2. DENETİM TÜRLERİ
Denetim, genel anlamda, idarenin eylem ve işlemlerinin, planlanan amaçlar doğrultusunda, belirlenen ilke ve kurallara uygunluğunun tespit edilmesidir.
Denetimin amacı, idarenin amaçlarının gerçekleşme derecelerinin saptanarak, etkinlik, ekonomiklik ve verimlilik düzeylerini yükseltmek ve geliştirilmesini sağlamaktır.

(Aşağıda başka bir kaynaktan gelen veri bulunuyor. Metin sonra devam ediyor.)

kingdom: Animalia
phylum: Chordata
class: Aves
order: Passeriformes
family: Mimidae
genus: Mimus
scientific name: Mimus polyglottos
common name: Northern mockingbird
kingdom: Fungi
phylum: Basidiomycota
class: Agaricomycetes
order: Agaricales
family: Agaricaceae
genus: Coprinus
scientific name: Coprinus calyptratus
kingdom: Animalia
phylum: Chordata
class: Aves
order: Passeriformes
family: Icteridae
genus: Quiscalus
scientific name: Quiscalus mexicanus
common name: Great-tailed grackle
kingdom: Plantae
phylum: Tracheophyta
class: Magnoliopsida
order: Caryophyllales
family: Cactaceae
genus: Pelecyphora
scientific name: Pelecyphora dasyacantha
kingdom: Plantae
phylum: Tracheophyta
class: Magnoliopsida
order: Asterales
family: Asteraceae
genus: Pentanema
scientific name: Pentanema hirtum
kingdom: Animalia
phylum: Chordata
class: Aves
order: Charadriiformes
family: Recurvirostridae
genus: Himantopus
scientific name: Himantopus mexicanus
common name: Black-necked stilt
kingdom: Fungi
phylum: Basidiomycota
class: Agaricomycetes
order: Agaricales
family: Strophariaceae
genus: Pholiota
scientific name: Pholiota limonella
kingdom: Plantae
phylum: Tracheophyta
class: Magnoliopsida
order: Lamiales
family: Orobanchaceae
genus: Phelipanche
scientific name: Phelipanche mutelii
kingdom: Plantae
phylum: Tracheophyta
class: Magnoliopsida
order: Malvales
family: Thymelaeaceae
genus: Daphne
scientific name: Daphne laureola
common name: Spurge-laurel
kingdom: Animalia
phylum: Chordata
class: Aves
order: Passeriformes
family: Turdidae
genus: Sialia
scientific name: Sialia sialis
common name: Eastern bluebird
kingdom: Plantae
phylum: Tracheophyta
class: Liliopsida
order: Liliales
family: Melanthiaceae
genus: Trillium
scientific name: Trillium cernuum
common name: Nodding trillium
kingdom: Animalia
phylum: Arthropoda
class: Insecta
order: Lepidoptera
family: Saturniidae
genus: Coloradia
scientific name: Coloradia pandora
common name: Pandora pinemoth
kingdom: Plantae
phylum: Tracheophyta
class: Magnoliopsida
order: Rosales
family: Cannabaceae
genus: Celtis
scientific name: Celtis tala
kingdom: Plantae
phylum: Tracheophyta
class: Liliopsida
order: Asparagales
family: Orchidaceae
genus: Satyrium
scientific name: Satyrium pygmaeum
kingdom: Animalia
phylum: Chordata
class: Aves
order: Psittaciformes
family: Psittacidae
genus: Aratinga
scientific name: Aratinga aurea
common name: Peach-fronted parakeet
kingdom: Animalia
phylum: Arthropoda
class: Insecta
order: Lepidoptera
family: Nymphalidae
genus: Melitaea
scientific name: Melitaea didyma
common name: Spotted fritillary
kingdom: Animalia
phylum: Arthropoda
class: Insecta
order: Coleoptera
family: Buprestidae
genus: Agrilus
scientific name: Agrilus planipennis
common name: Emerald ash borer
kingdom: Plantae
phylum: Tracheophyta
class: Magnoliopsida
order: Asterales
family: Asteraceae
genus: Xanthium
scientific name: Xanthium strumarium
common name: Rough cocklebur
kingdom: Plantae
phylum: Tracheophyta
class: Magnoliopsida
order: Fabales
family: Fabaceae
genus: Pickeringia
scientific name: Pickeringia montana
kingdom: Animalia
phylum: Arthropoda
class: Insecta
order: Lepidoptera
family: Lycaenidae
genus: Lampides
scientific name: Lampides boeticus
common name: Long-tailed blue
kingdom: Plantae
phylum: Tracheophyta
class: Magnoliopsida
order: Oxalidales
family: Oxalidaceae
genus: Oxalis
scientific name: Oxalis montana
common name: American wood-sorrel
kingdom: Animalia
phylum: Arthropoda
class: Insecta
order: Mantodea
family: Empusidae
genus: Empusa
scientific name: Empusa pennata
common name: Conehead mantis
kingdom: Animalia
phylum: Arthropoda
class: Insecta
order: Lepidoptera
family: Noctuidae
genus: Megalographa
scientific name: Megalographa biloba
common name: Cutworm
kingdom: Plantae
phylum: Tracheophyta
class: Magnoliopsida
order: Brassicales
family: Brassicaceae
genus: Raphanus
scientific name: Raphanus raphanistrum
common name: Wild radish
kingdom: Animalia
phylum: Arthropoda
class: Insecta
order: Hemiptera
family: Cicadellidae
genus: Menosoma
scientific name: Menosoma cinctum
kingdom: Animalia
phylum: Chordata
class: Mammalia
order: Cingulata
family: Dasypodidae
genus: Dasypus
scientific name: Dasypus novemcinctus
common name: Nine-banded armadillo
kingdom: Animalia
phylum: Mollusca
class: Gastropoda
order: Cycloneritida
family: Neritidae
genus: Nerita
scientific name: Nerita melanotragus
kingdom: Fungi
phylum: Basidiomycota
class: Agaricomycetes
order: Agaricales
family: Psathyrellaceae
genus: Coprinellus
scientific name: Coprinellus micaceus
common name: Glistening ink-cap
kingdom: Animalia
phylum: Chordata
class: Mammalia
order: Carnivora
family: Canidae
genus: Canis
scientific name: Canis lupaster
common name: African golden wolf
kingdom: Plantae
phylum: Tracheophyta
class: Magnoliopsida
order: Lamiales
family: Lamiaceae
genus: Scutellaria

Tanımdaki çabalara paralel olarak denetim çeşitlerini aşağıdaki gruplara ayırmak mümkündür.
2.1. İÇ DENETİM
“İç denetim” bir kurumun faaliyetlerini geliştirmek ve onlara değer katma amacını güden bağımsız ve objektif bir güvence ve danışmanlık faaliyetidir. İç denetim, kurumun risk yönetim, kontrol ve yönetişim süreçlerinin etkinliğini değerlendirmek ve geliştirmek amacına yönelik sistemli ve disiplinli bir yaklaşım getirerek kurumun amaçlarına ulaşmasına yardımcı olur.”100
2.2. DIŞ DENETİM
Denetim, bir işletmenin ekonomik faaliyetleri sonucunda hazırlanan finansal tablo ve diğer finansal bilgilerin önceden belirlenmiş ölçütlere uygunluğu ve doğruluğunun makul güvence sağlayacak yeterli ve uygun bağımsız denetim kanıtları ile bağımsız denetim standartlarında öngörülen gerekli tüm bağımsız denetim tekniklerinin uygulanarak, defter, kayıt ve belgeler üzerinden değerlendirilmesi ve sonuçlarının bir rapora bağlanmasıdır.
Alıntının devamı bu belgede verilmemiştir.